RELATIVES of the 1916 Rising leaders have submitted their own idea for the preservation of the historic Moore Street buildings in Dublin to a city council committee -- which was unanimously accepted.
James Connolly Heron, great-grandson of James Connolly, and members of the Save 16 Moore Street Committee, presented their vision for the site to the Central Area Committee.
They are suggesting that number 16 Moore Street becomes a museum and that its interior be preserved in its original state. Also that the text of the Irish Proclamation be etched in bronze outside the house, while the entire terrace, from numbers 10 to 25, is also preserved.
Plans have already been put forward by developer Joe O'Reilly and were approved by An Bord Pleanala last year, but the relatives have now insisted their plans should be looked at seriously as the 2016 centenary draws nearer.

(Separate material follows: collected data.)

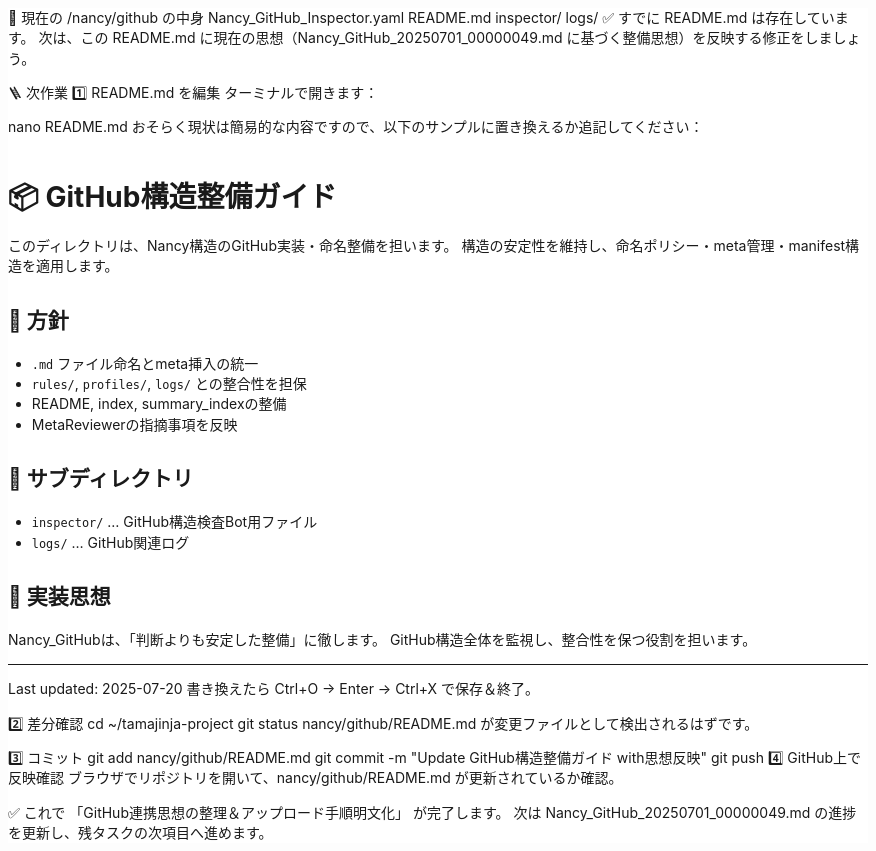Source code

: 📂 現在の /nancy/github の中身
Nancy_GitHub_Inspector.yaml
README.md
inspector/
logs/
✅ すでに README.md は存在しています。
次は、この README.md に現在の思想（Nancy_GitHub_20250701_00000049.md に基づく整備思想）を反映する修正をしましょう。

🪜 次作業
1️⃣ README.md を編集
ターミナルで開きます：

nano README.md
おそらく現状は簡易的な内容ですので、以下のサンプルに置き換えるか追記してください：

# 📦 GitHub構造整備ガイド

このディレクトリは、Nancy構造のGitHub実装・命名整備を担います。
構造の安定性を維持し、命名ポリシー・meta管理・manifest構造を適用します。

## 🔷 方針
- `.md` ファイル命名とmeta挿入の統一
- `rules/`, `profiles/`, `logs/` との整合性を担保
- README, index, summary_indexの整備
- MetaReviewerの指摘事項を反映

## 📁 サブディレクトリ
- `inspector/` … GitHub構造検査Bot用ファイル
- `logs/` … GitHub関連ログ

## 🧩 実装思想
Nancy_GitHubは、「判断よりも安定した整備」に徹します。
GitHub構造全体を監視し、整合性を保つ役割を担います。

---
Last updated: 2025-07-20
書き換えたら Ctrl+O → Enter → Ctrl+X で保存＆終了。

2️⃣ 差分確認
cd ~/tamajinja-project
git status
nancy/github/README.md が変更ファイルとして検出されるはずです。

3️⃣ コミット
git add nancy/github/README.md
git commit -m "Update GitHub構造整備ガイド with思想反映"
git push
4️⃣ GitHub上で反映確認
ブラウザでリポジトリを開いて、nancy/github/README.md が更新されているか確認。

✅ これで 「GitHub連携思想の整理＆アップロード手順明文化」 が完了します。
次は Nancy_GitHub_20250701_00000049.md の進捗を更新し、残タスクの次項目へ進めます。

The Save 16 Moore Street campaign, along with central area councillors, are now forging ahead with the alternative plans aimed for the centenary.
Mr Connolly Heron said: "The terrace would be preserved and number 16 would be preserved, like the Anne Frank house in Amsterdam, and would be as it was when the rebels discovered it, and it would be recreated as it was.
"The other houses would be used as an interpretive centre or people could go into trace their lineage if they had relatives in 1916. We would keep the streets and laneways intact and keep the evacuation route from the GPO into the laneways intact, so people could follow in the footsteps of the volunteers."